#### Problem requirements:
Copy out every line of the listing in which "pixels" appears.

#### Data supplied:
§ §
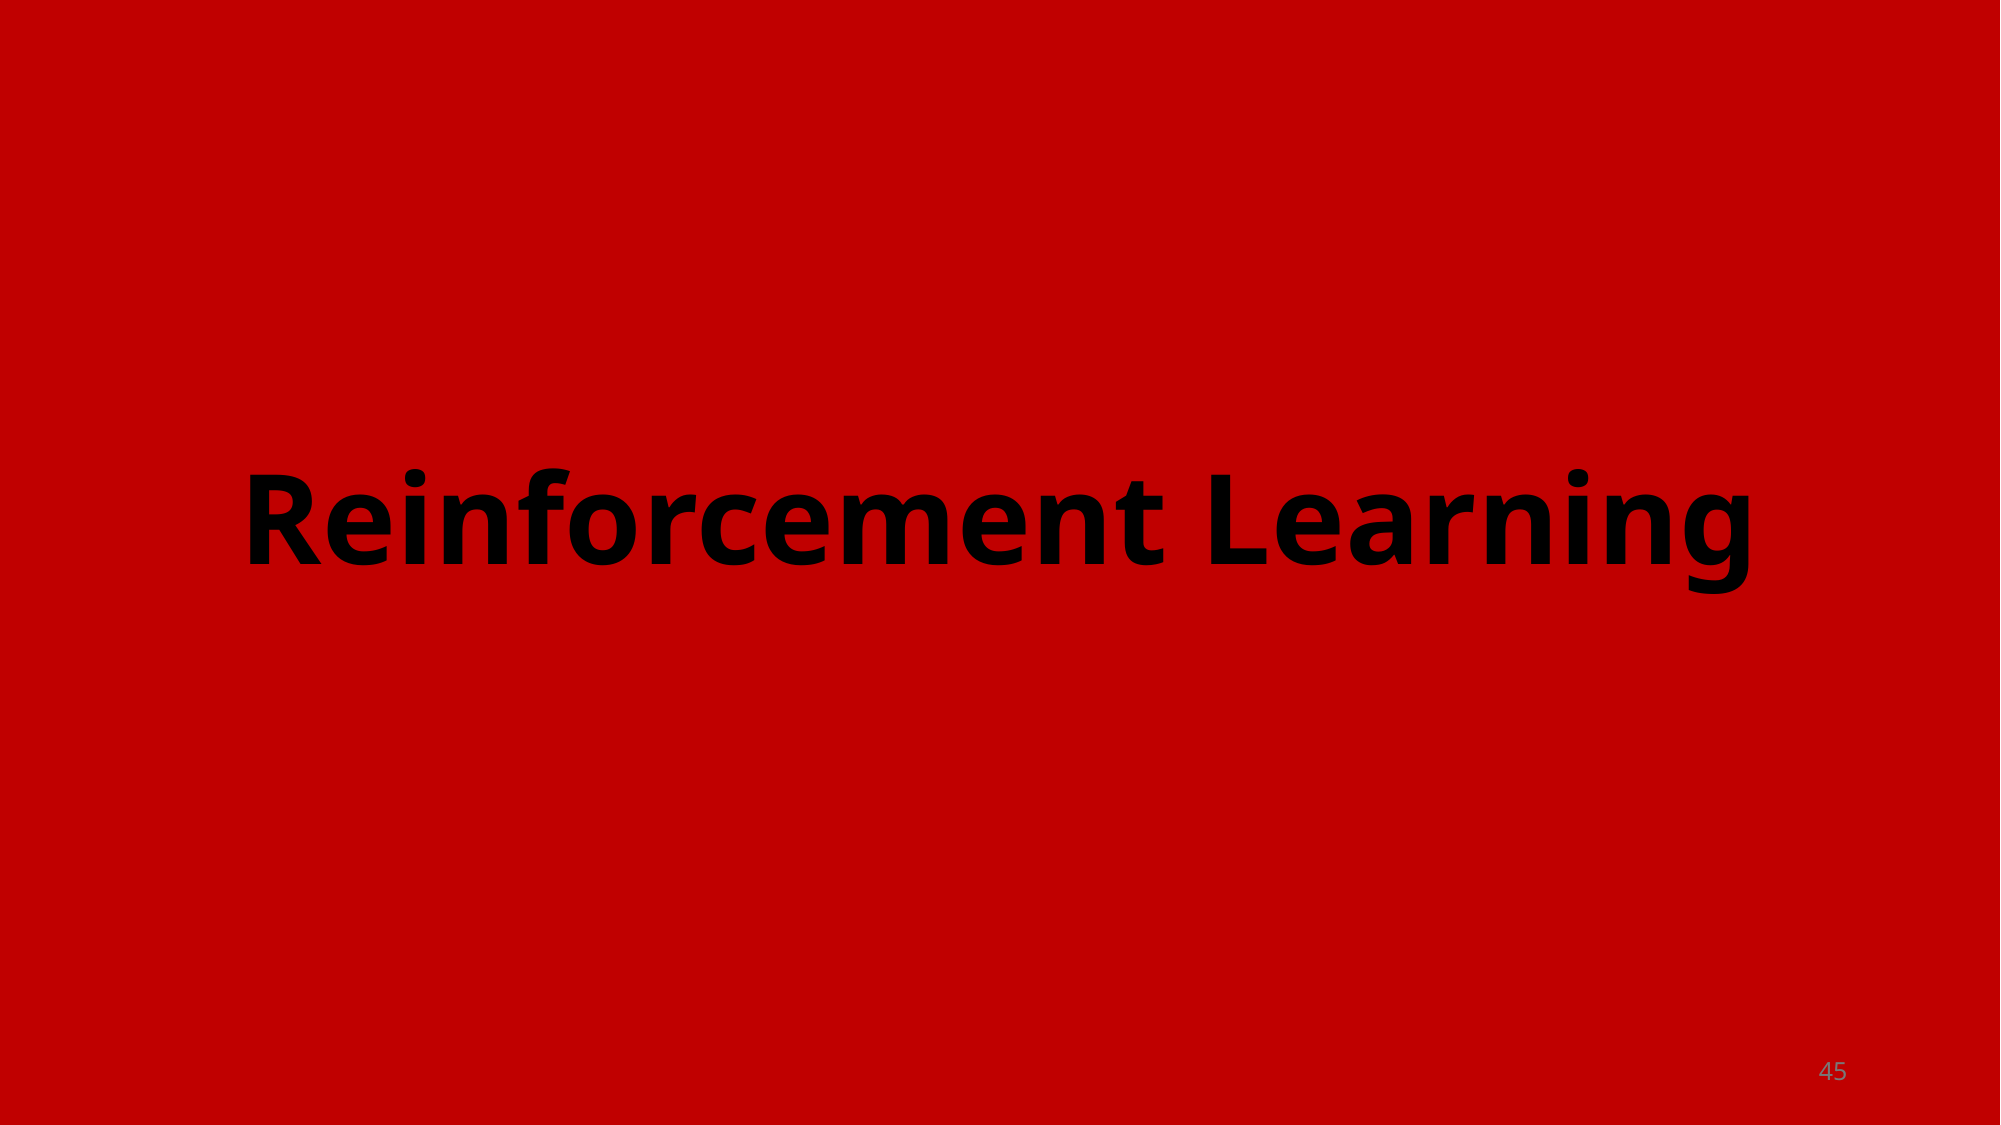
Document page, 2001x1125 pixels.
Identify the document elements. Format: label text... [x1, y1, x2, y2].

title Reinforcement Learning [68, 162, 1932, 612]
slide_number 45 [1412, 1042, 1863, 1103]
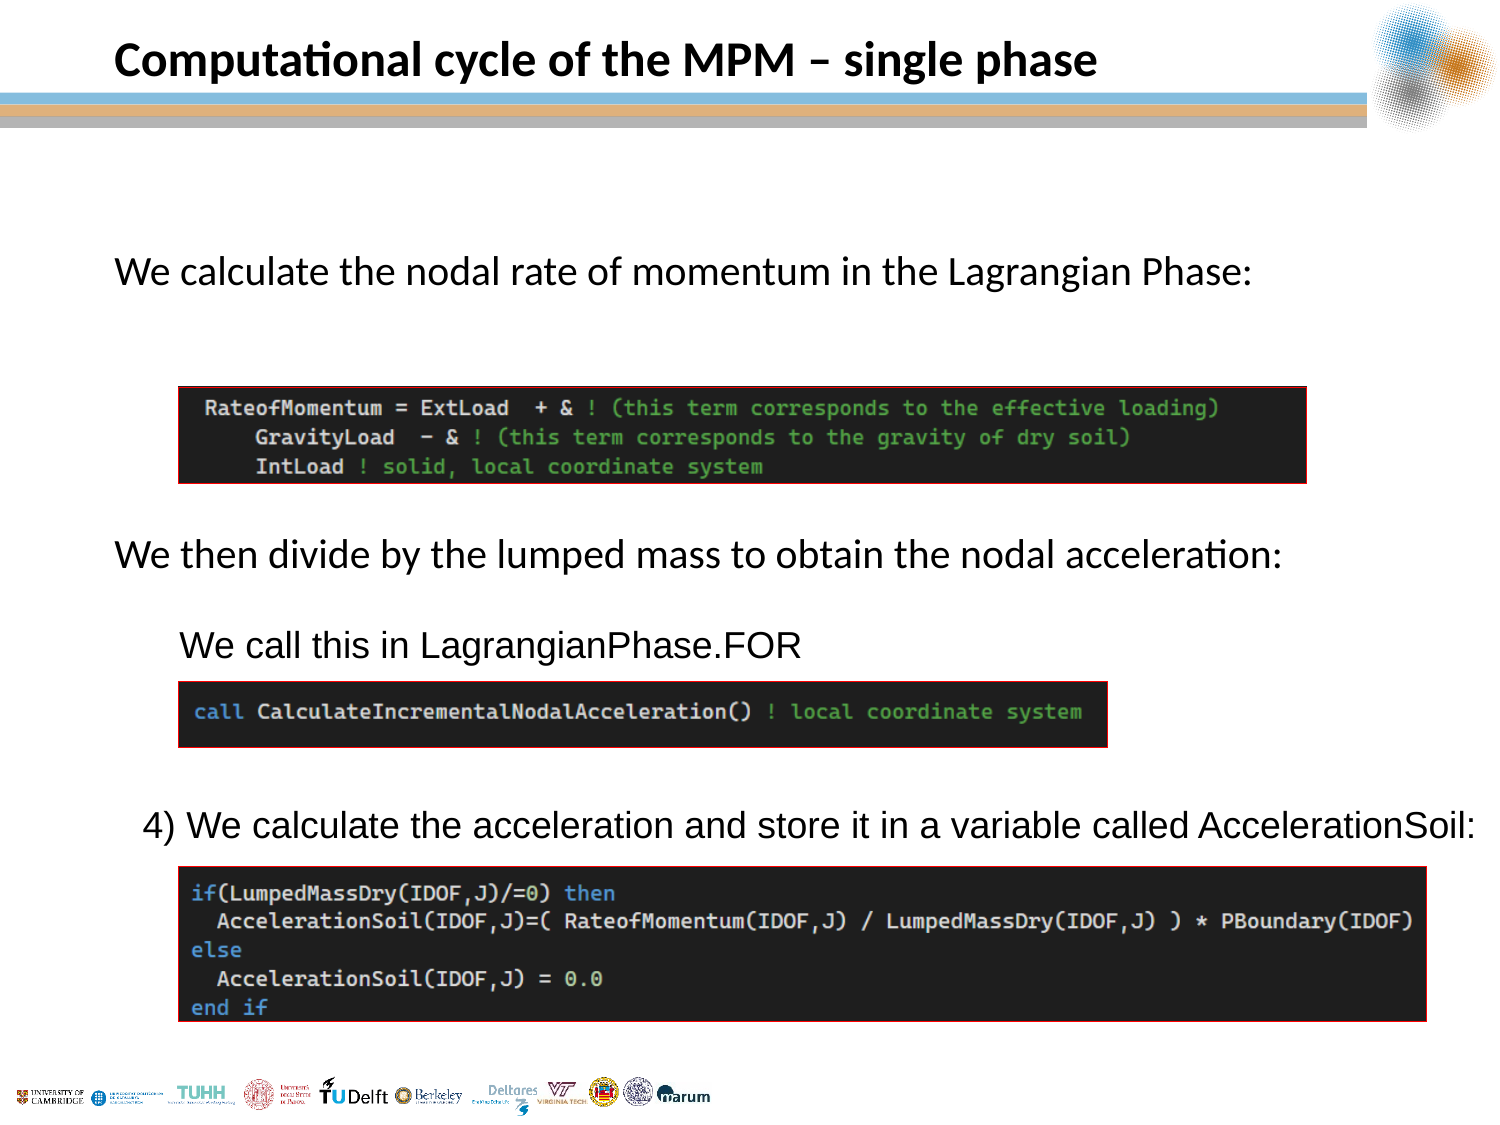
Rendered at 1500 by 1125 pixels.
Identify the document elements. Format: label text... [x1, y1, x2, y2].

picture [178, 680, 1108, 748]
picture [654, 1082, 712, 1104]
picture [1367, 0, 1500, 135]
text_box We call this in LagrangianPhase.FOR [164, 614, 818, 674]
title Computational cycle of the MPM – single phase [114, 10, 1371, 104]
picture [15, 1066, 619, 1120]
text_box 4) We calculate the acceleration and store it in a variable called AccelerationSoil: [127, 793, 1492, 854]
picture [623, 1077, 653, 1106]
picture [178, 386, 1307, 484]
picture [178, 865, 1427, 1023]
§ §
#### Exercise output:
Document page, 2001x1125 pixels.
Rendered at 1500 by 1125 pixels.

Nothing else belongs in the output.